La cena transcurrió sin pena ni gloria, como siempre. Debí haber sospechado de ese inusual brillito en sus ojos de carnero degollado, de su solicitud, más exagerada que de costumbre. Entretenida como estaba escuchando la conversación que mantenía la pareja sentada en la mesa contigua, ni siquiera reparé en la porción de tagliatelle que introdujo en mis labios de fresa, enrollada con mimo en SU tenedor (¡!).
 

La cosa no había hecho más que empezar. En los postres comenzó a contorsionarse patéticamente en su asiento, como si se le estuviera clavando el tanga. Mi mente vagabundeaba imaginándose sucias estratagemas eróticas al respecto, cuando súbitamente me pareció ver por el rabillo del ojo que sacaba un objeto pequeño del bolsillo de su pantalón, depositándolo encima de la mesa.
 

¿Era ESO una primorosa cajita de terciopelo rojo? Antes de que acudieran a mi cabeza las consecuencias de lo que estaban viendo mis ojitos, Arturo me tomó la mano de una forma muy blanda y grimosa, y, mirándome a los ojos, me espetó: Creo que ya es hora de que nuestra relación evolucione hacia el siguiente paso lógico. “¡No se atreverá a decirlo!” …por eso quería decirte que… “¡Joder, joder, lo va a hacer!” … TE QUIERO.
 

Los violines que debían estar sonando en su cerebro quedaron bruscamente interrumpidos por un violento scratching digno del DJ más puntero. A punto de ahogarme, escupí como un camionero un trozo de beicon asesino.
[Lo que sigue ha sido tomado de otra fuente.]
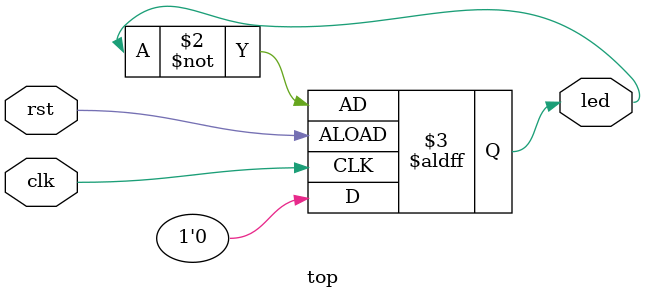
<source format=sv>
module top(
    input logic clk,
    input logic rst,
    output logic led
);

always_ff @(posedge clk or negedge rst) begin
    if (rst) 
        led <= 0;
    else
        led <= ~led;
    end
endmodule
</source>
El beicon aterrizó directamente en las impolutas gafas de Arturo, justo delante de unos espantados ojillos que me miraban suplicantes. Esa superposición de planos beicon-gafas-ojos desencadenó en mí una secuencia insólita de pensamientos. “Lo que suponía, el trozo de beicon que lleva ternilla”-“Joder, menos mal que las gafas han frenado el impacto, iba directo al centro…”- “¡qué carajo, tenía que haberle dado de lleno! ¡¡¡el muy cabrón ha dicho te quiero!!!”
 

¡¿Pero qué coño se supone que estás haciendo?! Tartamudeando y con una noción muy poco clara de lo que es evitar juiciosamente el peligro, Arturo volvió a repetirme que me quería, que cada día me necesitaba más, que quería un compromiso por mi parte, que pensaba que había llegado el momento de tener algo más, blablá, blablá, blablá. Y vaya usted a saber cuántas sandeces más dijo ese hombre, porque después de las primeras dos frases yo ya había salido por piernas -y qué piernas…aunque me esté mal decirlo- ante la atónita mirada del maître y pisaba con garbo en dirección a la parada de taxis más cercana.
 

Esperando un taxi aquella noche, pensé que lo más fastidioso de todo este asunto era que la desaparición de Arturo me dejaba la agenda coja de una pata –y qué pata, aunque me esté mal decirlo-, y todo un engorroso trabajo posterior de búsqueda y selección. Meditaba sobre la urgencia de elaborar una nueva estrategia de acoso y derribo del macho desprevenido, cuando una voz profunda me sacó de mi ensimismamiento. ¿A dónde la llevo, señora? 

Pestañeé, arqueando seductoramente una ceja. Señorita, respondí. El espejo retrovisor me mostró una hilera de blancos dientes sobre un bronceado mentón. “Mmmm, pensé”. Perdona, no quería ofenderte. Me llamo Marcos.
 

“Taichi. Masaje tailandés. Marcos.”
A fin de cuentas, una mujer no puede permitir que le crezca el vello de la línea del bikini entre affaire y affaire, ¿no es cierto?
- Y dime, Marcos, ¿cuál es tu día libre?